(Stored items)
# # #

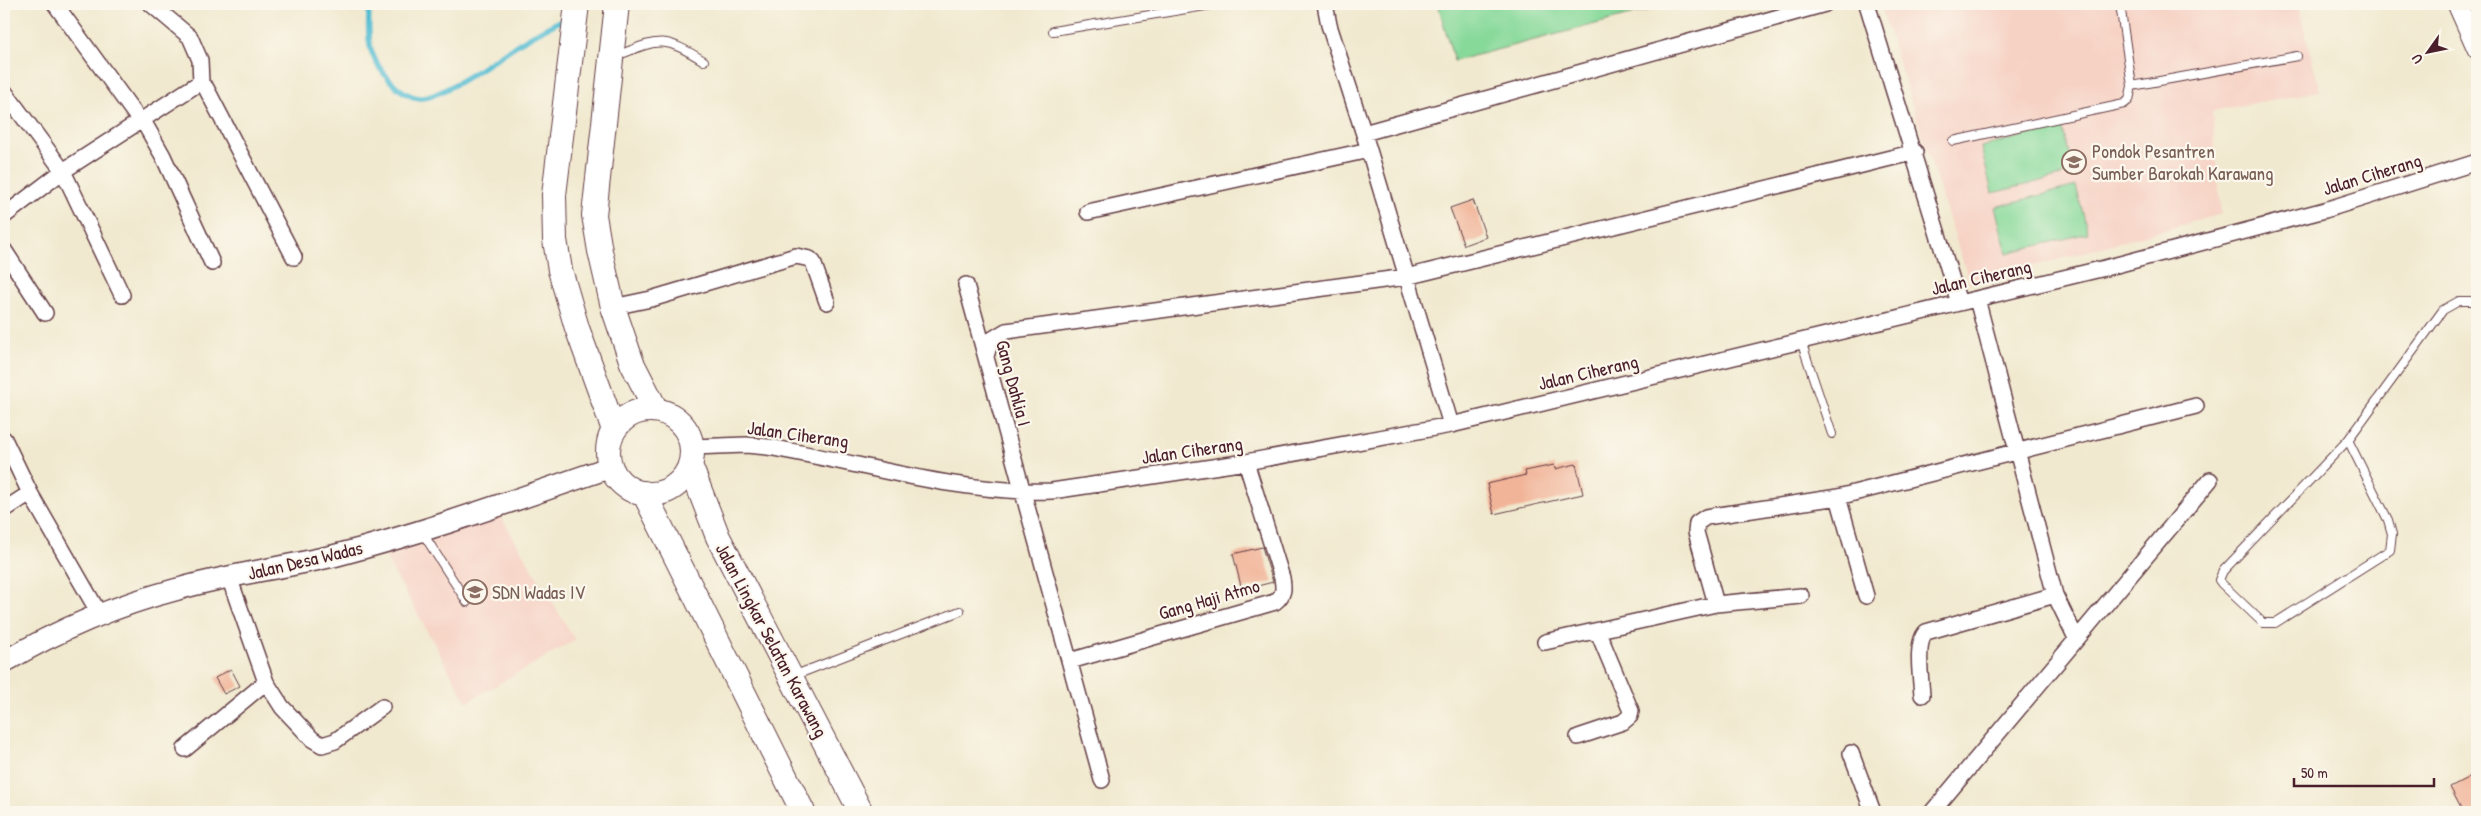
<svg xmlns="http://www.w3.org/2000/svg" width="2481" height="816" font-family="'Patrick Hand',sans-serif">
<rect width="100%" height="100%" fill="#fbf7ec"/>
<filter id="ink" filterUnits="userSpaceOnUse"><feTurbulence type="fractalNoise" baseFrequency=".02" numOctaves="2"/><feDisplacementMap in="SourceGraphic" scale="10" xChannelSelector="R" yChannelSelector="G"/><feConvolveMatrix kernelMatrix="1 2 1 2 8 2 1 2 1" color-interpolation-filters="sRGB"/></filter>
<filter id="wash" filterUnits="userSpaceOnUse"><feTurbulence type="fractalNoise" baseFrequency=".0096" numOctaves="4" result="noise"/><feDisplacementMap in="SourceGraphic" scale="20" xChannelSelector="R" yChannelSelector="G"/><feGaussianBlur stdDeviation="1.12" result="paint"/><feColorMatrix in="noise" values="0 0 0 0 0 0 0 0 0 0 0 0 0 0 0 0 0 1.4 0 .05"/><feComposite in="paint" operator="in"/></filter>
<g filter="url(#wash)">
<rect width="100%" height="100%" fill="#f1e9cf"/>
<!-- built -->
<path fill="#f6d2c4" d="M1880 4H2298L2320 91 2212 111 2221 214 1970 284Z
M495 507 575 640 467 702 378 544Z"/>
<!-- green -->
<path fill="#87d99a" stroke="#687c62" d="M1438 4H1672L1454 61Z
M2062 126 2074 173 1992 193 1981 147Z
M2076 186 2088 233 2007 253 1995 207Z"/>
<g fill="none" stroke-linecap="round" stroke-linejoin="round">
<!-- stream -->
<path stroke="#56bed3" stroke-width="5.5" d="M369 4C369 19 367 39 372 53 378 70 401 97 420 98 439 100 503 53 523 41 538 32 554 24 570 16"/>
</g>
<g id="blocks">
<!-- building -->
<path fill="#f1b498" d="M1473 200 1486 237 1464 245 1450 208Z
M1576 464 1583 494 1494 514 1487 484 1526 475 1525 471 1554 465 1555 469Z
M1262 547 1273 582 1242 590 1233 554Z
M231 669 240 686 224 694 215 678Z
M2477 773V812H2463L2450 787Z"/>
</g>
</g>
<g filter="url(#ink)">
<use href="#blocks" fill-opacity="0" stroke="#633d44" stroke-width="1"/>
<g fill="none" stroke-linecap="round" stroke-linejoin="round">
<defs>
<path id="service" d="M1053 31 1217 4
M614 57C659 39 662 35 704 61
M2132 86 2297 56
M1953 141 2124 104 2129 100 2132 86 2120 4
M1801 341 1832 434
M2348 440 2388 520 2392 534 2390 550 2275 623H2263L2222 584 2219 580 2223 571 2348 440 2443 310 2459 301H2477
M422 532 467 602
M793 676 960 611"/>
<path id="minor" d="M55 4 140 121
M151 4 190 37 200 60 201 83
M1325 4 1329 25 1369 150 1451 425
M1867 4 1959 303
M4 91 63 171 122 295
M142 119 163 156 212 263
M1364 133 1825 4
M1088 212 1369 150
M4 216 63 171 199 83 206 88 294 257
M4 250 45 313
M966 285 1102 780
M1977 299 2055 595 2076 638
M613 307 651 299 796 256 810 259 813 262 827 302
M986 356 991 340 1006 331 1406 277 1915 152
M4 439 30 493 100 615
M692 447 746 445 768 447C863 463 956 494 1052 491L1246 462 1451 425 2105 268 2325 210 2477 162
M1838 497 1866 596
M4 510 30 493
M229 577 266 682 282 707 312 739 322 745 335 741 382 707
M1716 604 1696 532 1697 523 1706 517 1838 497 2196 406
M1545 642 1716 604 1801 596
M1070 661 1275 602C1284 595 1284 589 1282 578L1246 462
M1922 695C1921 679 1915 643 1926 632L2055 595
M1578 737 1623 722 1630 716 1631 711 1598 632
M185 749 266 682
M1851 753 1873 812
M1932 812 2210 480"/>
<path id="tertiary" d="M2457 4 2477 49"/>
<path id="secondary" d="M4 662C58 630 117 605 178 589 230 574 284 568 337 555 430 531 520 498 611 467"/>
<path id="primary" d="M577 4 554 195 555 240 560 270 577 328 614 430
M617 4 594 215 600 251 613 307 632 363 656 410
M608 452a42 42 0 1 1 84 0a42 42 0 1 1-84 0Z
M690 465 718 537 861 812
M644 493 803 812"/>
</defs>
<!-- service casing -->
<use href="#service" stroke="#633d44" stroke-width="10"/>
<!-- minor casing -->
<use href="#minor" stroke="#633d44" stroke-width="18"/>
<!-- tertiary casing -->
<use href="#tertiary" stroke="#633d44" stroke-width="21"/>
<!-- secondary casing -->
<use href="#secondary" stroke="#633d44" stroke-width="24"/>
<!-- primary casing -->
<use href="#primary" stroke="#633d44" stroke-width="26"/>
<!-- service -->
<use href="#service" stroke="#fff" stroke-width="8"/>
<!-- minor -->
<use href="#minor" stroke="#fff" stroke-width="15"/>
<!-- tertiary -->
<use href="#tertiary" stroke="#fff" stroke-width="19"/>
<!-- secondary -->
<use href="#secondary" stroke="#fff" stroke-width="21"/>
<!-- primary -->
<use href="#primary" stroke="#fff" stroke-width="24"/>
</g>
</g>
<!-- icons -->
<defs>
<symbol id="school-ring" viewBox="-11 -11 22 22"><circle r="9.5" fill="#fbf7ec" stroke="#8d6e63" stroke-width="1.5"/><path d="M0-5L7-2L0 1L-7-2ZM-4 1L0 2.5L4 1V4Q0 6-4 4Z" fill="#8d6e63"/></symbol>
</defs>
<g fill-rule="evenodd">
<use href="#school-ring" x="2060" y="148" width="28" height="28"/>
<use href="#school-ring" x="461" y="578" width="28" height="28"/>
</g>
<g text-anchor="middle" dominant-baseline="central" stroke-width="4.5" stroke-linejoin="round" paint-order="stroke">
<!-- education labels -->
<g font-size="19" fill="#785e54" stroke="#fbf7ec" text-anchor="start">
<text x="2092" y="151">Pondok Pesantren<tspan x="2092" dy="22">Sumber Barokah Karawang</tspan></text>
<text x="492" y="592">SDN Wadas IV</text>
</g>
<!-- street labels -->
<g font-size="19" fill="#4a1f2b" stroke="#fbf7ec">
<text transform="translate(2372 174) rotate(-17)">Jalan Ciherang</text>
<text transform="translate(1981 277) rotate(-13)">Jalan Ciherang</text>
<text transform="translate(1588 372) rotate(-13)">Jalan Ciherang</text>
<text transform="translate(1014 383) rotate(75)">Gang Dahlia I</text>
<text transform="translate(798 434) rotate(8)">Jalan Ciherang</text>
<text transform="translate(1192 450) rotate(-8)">Jalan Ciherang</text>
<text transform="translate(305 560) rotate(-13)">Jalan Desa Wadas</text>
<text transform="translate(1209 599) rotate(-16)">Gang Haji Atmo</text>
<text transform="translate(772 640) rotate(62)">Jalan Lingkar Selatan Karawang</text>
</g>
</g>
<!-- margin -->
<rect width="2481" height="816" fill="none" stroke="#fbf7ec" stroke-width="20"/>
<!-- north arrow -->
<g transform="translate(2428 52) rotate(237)" stroke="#fbf7ec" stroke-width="4" paint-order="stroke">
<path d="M0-4L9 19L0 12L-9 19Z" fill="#4a1f2b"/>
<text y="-8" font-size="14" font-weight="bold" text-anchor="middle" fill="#4a1f2b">U</text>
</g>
<!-- scale -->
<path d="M2294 778v8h140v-8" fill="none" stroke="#4a1f2b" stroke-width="2.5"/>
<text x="2301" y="778" font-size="15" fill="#4a1f2b" stroke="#fbf7ec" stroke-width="4" paint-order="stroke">50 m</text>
</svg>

# # #

_THE TASK_:
Could the entries above be restated word for word, with the pictures left out?

_RESPONSE AREA_:
<svg xmlns="http://www.w3.org/2000/svg" width="2481" height="816" font-family="'Patrick Hand',sans-serif">
<rect width="100%" height="100%" fill="#fbf7ec"/>
<filter id="ink" filterUnits="userSpaceOnUse"><feTurbulence type="fractalNoise" baseFrequency=".02" numOctaves="2"/><feDisplacementMap in="SourceGraphic" scale="10" xChannelSelector="R" yChannelSelector="G"/><feConvolveMatrix kernelMatrix="1 2 1 2 8 2 1 2 1" color-interpolation-filters="sRGB"/></filter>
<filter id="wash" filterUnits="userSpaceOnUse"><feTurbulence type="fractalNoise" baseFrequency=".0096" numOctaves="4" result="noise"/><feDisplacementMap in="SourceGraphic" scale="20" xChannelSelector="R" yChannelSelector="G"/><feGaussianBlur stdDeviation="1.12" result="paint"/><feColorMatrix in="noise" values="0 0 0 0 0 0 0 0 0 0 0 0 0 0 0 0 0 1.4 0 .05"/><feComposite in="paint" operator="in"/></filter>
<g filter="url(#wash)">
<rect width="100%" height="100%" fill="#f1e9cf"/>
<!-- built -->
<path fill="#f6d2c4" d="M1880 4H2298L2320 91 2212 111 2221 214 1970 284Z
M495 507 575 640 467 702 378 544Z"/>
<!-- green -->
<path fill="#87d99a" stroke="#687c62" d="M1438 4H1672L1454 61Z
M2062 126 2074 173 1992 193 1981 147Z
M2076 186 2088 233 2007 253 1995 207Z"/>
<g fill="none" stroke-linecap="round" stroke-linejoin="round">
<!-- stream -->
<path stroke="#56bed3" stroke-width="5.5" d="M369 4C369 19 367 39 372 53 378 70 401 97 420 98 439 100 503 53 523 41 538 32 554 24 570 16"/>
</g>
<g id="blocks">
<!-- building -->
<path fill="#f1b498" d="M1473 200 1486 237 1464 245 1450 208Z
M1576 464 1583 494 1494 514 1487 484 1526 475 1525 471 1554 465 1555 469Z
M1262 547 1273 582 1242 590 1233 554Z
M231 669 240 686 224 694 215 678Z
M2477 773V812H2463L2450 787Z"/>
</g>
</g>
<g filter="url(#ink)">
<use href="#blocks" fill-opacity="0" stroke="#633d44" stroke-width="1"/>
<g fill="none" stroke-linecap="round" stroke-linejoin="round">
<defs>
<path id="service" d="M1053 31 1217 4
M614 57C659 39 662 35 704 61
M2132 86 2297 56
M1953 141 2124 104 2129 100 2132 86 2120 4
M1801 341 1832 434
M2348 440 2388 520 2392 534 2390 550 2275 623H2263L2222 584 2219 580 2223 571 2348 440 2443 310 2459 301H2477
M422 532 467 602
M793 676 960 611"/>
<path id="minor" d="M55 4 140 121
M151 4 190 37 200 60 201 83
M1325 4 1329 25 1369 150 1451 425
M1867 4 1959 303
M4 91 63 171 122 295
M142 119 163 156 212 263
M1364 133 1825 4
M1088 212 1369 150
M4 216 63 171 199 83 206 88 294 257
M4 250 45 313
M966 285 1102 780
M1977 299 2055 595 2076 638
M613 307 651 299 796 256 810 259 813 262 827 302
M986 356 991 340 1006 331 1406 277 1915 152
M4 439 30 493 100 615
M692 447 746 445 768 447C863 463 956 494 1052 491L1246 462 1451 425 2105 268 2325 210 2477 162
M1838 497 1866 596
M4 510 30 493
M229 577 266 682 282 707 312 739 322 745 335 741 382 707
M1716 604 1696 532 1697 523 1706 517 1838 497 2196 406
M1545 642 1716 604 1801 596
M1070 661 1275 602C1284 595 1284 589 1282 578L1246 462
M1922 695C1921 679 1915 643 1926 632L2055 595
M1578 737 1623 722 1630 716 1631 711 1598 632
M185 749 266 682
M1851 753 1873 812
M1932 812 2210 480"/>
<path id="tertiary" d="M2457 4 2477 49"/>
<path id="secondary" d="M4 662C58 630 117 605 178 589 230 574 284 568 337 555 430 531 520 498 611 467"/>
<path id="primary" d="M577 4 554 195 555 240 560 270 577 328 614 430
M617 4 594 215 600 251 613 307 632 363 656 410
M608 452a42 42 0 1 1 84 0a42 42 0 1 1-84 0Z
M690 465 718 537 861 812
M644 493 803 812"/>
</defs>
<!-- service casing -->
<use href="#service" stroke="#633d44" stroke-width="10"/>
<!-- minor casing -->
<use href="#minor" stroke="#633d44" stroke-width="18"/>
<!-- tertiary casing -->
<use href="#tertiary" stroke="#633d44" stroke-width="21"/>
<!-- secondary casing -->
<use href="#secondary" stroke="#633d44" stroke-width="24"/>
<!-- primary casing -->
<use href="#primary" stroke="#633d44" stroke-width="26"/>
<!-- service -->
<use href="#service" stroke="#fff" stroke-width="8"/>
<!-- minor -->
<use href="#minor" stroke="#fff" stroke-width="15"/>
<!-- tertiary -->
<use href="#tertiary" stroke="#fff" stroke-width="19"/>
<!-- secondary -->
<use href="#secondary" stroke="#fff" stroke-width="21"/>
<!-- primary -->
<use href="#primary" stroke="#fff" stroke-width="24"/>
</g>
</g>
<!-- icons -->
<defs>
<symbol id="school-ring" viewBox="-11 -11 22 22"><circle r="9.5" fill="#fbf7ec" stroke="#8d6e63" stroke-width="1.5"/><path d="M0-5L7-2L0 1L-7-2ZM-4 1L0 2.5L4 1V4Q0 6-4 4Z" fill="#8d6e63"/></symbol>
</defs>
<g fill-rule="evenodd">
<use href="#school-ring" x="2060" y="148" width="28" height="28"/>
<use href="#school-ring" x="461" y="578" width="28" height="28"/>
</g>
<g text-anchor="middle" dominant-baseline="central" stroke-width="4.5" stroke-linejoin="round" paint-order="stroke">
<!-- education labels -->
<g font-size="19" fill="#785e54" stroke="#fbf7ec" text-anchor="start">
<text x="2092" y="151">Pondok Pesantren<tspan x="2092" dy="22">Sumber Barokah Karawang</tspan></text>
<text x="492" y="592">SDN Wadas IV</text>
</g>
<!-- street labels -->
<g font-size="19" fill="#4a1f2b" stroke="#fbf7ec">
<text transform="translate(2372 174) rotate(-17)">Jalan Ciherang</text>
<text transform="translate(1981 277) rotate(-13)">Jalan Ciherang</text>
<text transform="translate(1588 372) rotate(-13)">Jalan Ciherang</text>
<text transform="translate(1014 383) rotate(75)">Gang Dahlia I</text>
<text transform="translate(798 434) rotate(8)">Jalan Ciherang</text>
<text transform="translate(1192 450) rotate(-8)">Jalan Ciherang</text>
<text transform="translate(305 560) rotate(-13)">Jalan Desa Wadas</text>
<text transform="translate(1209 599) rotate(-16)">Gang Haji Atmo</text>
<text transform="translate(772 640) rotate(62)">Jalan Lingkar Selatan Karawang</text>
</g>
</g>
<!-- margin -->
<rect width="2481" height="816" fill="none" stroke="#fbf7ec" stroke-width="20"/>
<!-- north arrow -->
<g transform="translate(2428 52) rotate(237)" stroke="#fbf7ec" stroke-width="4" paint-order="stroke">
<path d="M0-4L9 19L0 12L-9 19Z" fill="#4a1f2b"/>
<text y="-8" font-size="14" font-weight="bold" text-anchor="middle" fill="#4a1f2b">U</text>
</g>
<!-- scale -->
<path d="M2294 778v8h140v-8" fill="none" stroke="#4a1f2b" stroke-width="2.5"/>
<text x="2301" y="778" font-size="15" fill="#4a1f2b" stroke="#fbf7ec" stroke-width="4" paint-order="stroke">50 m</text>
</svg>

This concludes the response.